**Exercise aim**.
Once you reach the line containing "biologischen Fermentation aus", write out that line and every remaining line of the records exactly.

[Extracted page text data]
────────────────────

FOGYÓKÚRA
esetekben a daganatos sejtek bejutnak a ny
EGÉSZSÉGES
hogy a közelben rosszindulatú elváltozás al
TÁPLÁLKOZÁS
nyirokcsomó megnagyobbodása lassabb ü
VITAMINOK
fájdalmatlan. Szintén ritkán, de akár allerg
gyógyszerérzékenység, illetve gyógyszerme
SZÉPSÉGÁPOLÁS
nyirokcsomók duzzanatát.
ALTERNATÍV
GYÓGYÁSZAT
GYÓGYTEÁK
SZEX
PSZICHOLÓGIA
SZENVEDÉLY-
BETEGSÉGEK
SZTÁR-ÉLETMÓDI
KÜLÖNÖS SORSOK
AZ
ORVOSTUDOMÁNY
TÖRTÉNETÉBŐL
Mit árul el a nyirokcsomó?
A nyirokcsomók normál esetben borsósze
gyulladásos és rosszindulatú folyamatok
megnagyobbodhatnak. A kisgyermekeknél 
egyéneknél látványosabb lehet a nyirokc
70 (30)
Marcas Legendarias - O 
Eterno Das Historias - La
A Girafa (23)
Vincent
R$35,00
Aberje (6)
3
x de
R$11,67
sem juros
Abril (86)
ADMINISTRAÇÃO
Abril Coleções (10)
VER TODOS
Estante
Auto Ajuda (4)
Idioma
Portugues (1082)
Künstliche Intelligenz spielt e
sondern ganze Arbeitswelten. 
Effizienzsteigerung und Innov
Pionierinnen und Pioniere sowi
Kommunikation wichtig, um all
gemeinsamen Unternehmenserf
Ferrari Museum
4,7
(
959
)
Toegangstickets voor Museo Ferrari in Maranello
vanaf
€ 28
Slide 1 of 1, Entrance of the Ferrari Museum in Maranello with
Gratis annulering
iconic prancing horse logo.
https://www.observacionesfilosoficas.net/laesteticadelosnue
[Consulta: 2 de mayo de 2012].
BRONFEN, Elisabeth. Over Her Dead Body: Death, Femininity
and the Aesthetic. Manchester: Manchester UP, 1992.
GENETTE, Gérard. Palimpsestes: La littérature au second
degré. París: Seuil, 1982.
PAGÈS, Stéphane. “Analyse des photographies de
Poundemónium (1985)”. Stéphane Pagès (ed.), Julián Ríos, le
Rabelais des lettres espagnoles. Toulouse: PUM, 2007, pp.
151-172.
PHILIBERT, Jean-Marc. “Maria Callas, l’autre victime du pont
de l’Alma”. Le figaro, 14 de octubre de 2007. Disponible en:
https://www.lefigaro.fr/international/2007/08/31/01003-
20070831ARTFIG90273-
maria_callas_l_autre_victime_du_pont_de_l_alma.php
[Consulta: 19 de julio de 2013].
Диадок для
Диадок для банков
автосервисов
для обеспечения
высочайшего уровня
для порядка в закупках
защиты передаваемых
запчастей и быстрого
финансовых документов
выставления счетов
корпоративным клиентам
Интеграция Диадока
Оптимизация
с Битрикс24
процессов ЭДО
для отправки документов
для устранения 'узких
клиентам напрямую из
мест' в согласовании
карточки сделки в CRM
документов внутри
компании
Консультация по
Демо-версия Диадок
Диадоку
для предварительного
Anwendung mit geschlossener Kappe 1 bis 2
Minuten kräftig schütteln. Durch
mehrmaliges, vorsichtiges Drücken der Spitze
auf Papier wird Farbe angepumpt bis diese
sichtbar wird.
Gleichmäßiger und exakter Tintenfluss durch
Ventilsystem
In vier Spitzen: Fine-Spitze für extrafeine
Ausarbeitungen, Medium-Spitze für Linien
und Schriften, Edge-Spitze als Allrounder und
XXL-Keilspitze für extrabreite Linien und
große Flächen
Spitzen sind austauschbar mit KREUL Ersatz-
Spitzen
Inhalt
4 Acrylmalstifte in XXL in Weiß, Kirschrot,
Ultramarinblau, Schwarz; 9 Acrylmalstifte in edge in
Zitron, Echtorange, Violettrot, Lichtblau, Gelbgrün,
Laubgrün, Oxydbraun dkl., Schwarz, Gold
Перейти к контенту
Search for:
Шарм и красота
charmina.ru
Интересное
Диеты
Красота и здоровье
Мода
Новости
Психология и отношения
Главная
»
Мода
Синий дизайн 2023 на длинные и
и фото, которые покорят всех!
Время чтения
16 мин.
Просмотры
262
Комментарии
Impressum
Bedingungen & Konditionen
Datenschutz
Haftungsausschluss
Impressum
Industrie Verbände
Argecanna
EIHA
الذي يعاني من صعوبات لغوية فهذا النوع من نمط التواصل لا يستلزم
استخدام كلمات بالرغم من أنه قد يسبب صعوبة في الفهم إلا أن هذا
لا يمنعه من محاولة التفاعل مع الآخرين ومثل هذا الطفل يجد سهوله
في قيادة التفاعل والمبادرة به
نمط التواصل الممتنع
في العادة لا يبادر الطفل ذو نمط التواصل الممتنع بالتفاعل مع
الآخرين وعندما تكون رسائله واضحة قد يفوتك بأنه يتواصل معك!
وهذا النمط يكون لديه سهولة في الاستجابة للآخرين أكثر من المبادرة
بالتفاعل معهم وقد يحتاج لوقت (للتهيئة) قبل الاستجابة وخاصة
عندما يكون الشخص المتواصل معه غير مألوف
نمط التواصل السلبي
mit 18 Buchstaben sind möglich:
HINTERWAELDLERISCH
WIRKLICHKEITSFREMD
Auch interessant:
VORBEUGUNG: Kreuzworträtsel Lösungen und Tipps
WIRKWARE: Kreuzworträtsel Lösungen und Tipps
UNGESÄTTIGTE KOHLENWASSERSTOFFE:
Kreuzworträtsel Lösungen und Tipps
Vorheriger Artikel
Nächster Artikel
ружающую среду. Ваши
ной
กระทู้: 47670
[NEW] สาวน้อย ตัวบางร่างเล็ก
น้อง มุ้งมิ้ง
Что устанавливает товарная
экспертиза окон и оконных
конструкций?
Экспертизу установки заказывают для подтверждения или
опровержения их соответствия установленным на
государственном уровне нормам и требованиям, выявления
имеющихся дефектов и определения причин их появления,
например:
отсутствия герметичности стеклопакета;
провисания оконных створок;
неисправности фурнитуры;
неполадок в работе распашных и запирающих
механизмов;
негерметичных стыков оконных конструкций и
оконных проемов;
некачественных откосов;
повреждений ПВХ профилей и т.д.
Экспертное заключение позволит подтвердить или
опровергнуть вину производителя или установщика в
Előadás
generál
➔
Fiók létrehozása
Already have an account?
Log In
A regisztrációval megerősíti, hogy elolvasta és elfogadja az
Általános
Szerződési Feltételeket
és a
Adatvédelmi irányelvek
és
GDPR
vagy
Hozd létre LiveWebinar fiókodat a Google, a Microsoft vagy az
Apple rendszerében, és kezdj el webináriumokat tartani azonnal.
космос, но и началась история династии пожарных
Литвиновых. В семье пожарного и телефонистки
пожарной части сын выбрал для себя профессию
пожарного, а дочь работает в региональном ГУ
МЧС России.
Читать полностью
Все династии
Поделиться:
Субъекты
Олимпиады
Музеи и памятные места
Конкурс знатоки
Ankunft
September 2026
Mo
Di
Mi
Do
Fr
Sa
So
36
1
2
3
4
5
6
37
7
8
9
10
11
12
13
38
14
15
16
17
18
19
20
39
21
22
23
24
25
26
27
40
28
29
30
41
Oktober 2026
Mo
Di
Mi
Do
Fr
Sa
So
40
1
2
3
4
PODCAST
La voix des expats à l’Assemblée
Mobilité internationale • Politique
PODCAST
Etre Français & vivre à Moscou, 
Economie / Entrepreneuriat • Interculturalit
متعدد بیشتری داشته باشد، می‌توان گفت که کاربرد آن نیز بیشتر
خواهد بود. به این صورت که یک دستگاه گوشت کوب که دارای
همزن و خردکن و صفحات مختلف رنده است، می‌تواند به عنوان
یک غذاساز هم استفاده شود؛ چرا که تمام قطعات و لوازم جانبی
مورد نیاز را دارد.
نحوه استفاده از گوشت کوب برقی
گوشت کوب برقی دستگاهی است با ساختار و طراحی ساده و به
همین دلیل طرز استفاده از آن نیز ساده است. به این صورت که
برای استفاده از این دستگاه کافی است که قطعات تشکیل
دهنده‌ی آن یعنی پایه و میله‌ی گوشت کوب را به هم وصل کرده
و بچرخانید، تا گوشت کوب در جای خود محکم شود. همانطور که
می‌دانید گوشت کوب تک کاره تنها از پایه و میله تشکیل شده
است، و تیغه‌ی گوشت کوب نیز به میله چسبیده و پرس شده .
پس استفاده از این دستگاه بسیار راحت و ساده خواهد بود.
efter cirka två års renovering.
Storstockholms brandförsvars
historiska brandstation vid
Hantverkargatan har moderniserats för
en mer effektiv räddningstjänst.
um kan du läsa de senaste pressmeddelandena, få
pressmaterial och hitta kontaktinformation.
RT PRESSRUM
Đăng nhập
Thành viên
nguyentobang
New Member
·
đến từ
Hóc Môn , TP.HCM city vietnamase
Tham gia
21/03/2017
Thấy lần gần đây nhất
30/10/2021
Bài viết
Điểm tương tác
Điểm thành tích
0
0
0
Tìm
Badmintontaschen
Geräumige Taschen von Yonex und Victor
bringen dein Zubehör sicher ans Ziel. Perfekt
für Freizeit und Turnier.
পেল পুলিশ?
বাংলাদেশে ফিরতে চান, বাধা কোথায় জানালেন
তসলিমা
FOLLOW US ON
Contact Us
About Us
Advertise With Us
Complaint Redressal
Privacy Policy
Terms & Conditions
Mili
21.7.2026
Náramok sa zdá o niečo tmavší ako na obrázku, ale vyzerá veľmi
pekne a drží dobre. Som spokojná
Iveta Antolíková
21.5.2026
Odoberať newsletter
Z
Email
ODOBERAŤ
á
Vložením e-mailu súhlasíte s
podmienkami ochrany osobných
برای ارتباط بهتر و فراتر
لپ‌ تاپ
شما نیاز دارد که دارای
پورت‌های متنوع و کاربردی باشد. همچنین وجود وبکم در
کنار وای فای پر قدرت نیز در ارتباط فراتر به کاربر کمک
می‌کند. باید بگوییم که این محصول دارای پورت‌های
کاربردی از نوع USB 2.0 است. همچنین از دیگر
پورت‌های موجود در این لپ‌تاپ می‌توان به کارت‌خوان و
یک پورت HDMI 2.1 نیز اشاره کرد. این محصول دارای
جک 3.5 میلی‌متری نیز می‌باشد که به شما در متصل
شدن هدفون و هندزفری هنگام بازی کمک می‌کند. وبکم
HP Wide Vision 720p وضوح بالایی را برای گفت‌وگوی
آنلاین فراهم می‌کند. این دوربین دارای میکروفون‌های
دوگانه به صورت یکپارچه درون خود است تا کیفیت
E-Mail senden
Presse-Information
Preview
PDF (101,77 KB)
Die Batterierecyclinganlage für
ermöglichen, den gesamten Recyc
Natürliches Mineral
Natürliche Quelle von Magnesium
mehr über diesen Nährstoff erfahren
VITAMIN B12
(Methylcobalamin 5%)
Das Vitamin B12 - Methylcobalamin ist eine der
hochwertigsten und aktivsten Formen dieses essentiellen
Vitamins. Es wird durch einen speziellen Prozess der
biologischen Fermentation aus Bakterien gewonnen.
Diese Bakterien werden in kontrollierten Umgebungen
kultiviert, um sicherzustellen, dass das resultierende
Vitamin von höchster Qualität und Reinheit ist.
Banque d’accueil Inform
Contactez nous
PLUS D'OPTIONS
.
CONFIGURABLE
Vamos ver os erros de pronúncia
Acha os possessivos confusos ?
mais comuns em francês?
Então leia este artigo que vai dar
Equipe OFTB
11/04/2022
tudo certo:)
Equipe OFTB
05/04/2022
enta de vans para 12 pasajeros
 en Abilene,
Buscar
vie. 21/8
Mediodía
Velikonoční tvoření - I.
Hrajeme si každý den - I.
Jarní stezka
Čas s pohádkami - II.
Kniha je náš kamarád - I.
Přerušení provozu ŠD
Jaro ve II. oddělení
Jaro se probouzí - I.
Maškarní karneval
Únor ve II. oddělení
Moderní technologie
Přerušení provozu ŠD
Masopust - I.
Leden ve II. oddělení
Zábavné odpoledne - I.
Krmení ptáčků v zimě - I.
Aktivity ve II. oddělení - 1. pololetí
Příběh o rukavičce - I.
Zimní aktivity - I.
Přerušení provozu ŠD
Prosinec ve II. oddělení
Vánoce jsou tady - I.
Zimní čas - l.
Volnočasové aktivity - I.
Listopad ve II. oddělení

────────────────────

**Answer box**.
biologischen Fermentation aus Bakterien gewonnen.
Diese Bakterien werden in kontrollierten Umgebungen
kultiviert, um sicherzustellen, dass das resultierende
Vitamin von höchster Qualität und Reinheit ist.
Banque d’accueil Inform
Contactez nous
PLUS D'OPTIONS
.
CONFIGURABLE
Vamos ver os erros de pronúncia
Acha os possessivos confusos ?
mais comuns em francês?
Então leia este artigo que vai dar
Equipe OFTB
11/04/2022
tudo certo:)
Equipe OFTB
05/04/2022
enta de vans para 12 pasajeros
 en Abilene,
Buscar
vie. 21/8
Mediodía
Velikonoční tvoření - I.
Hrajeme si každý den - I.
Jarní stezka
Čas s pohádkami - II.
Kniha je náš kamarád - I.
Přerušení provozu ŠD
Jaro ve II. oddělení
Jaro se probouzí - I.
Maškarní karneval
Únor ve II. oddělení
Moderní technologie
Přerušení provozu ŠD
Masopust - I.
Leden ve II. oddělení
Zábavné odpoledne - I.
Krmení ptáčků v zimě - I.
Aktivity ve II. oddělení - 1. pololetí
Příběh o rukavičce - I.
Zimní aktivity - I.
Přerušení provozu ŠD
Prosinec ve II. oddělení
Vánoce jsou tady - I.
Zimní čas - l.
Volnočasové aktivity - I.
Listopad ve II. oddělení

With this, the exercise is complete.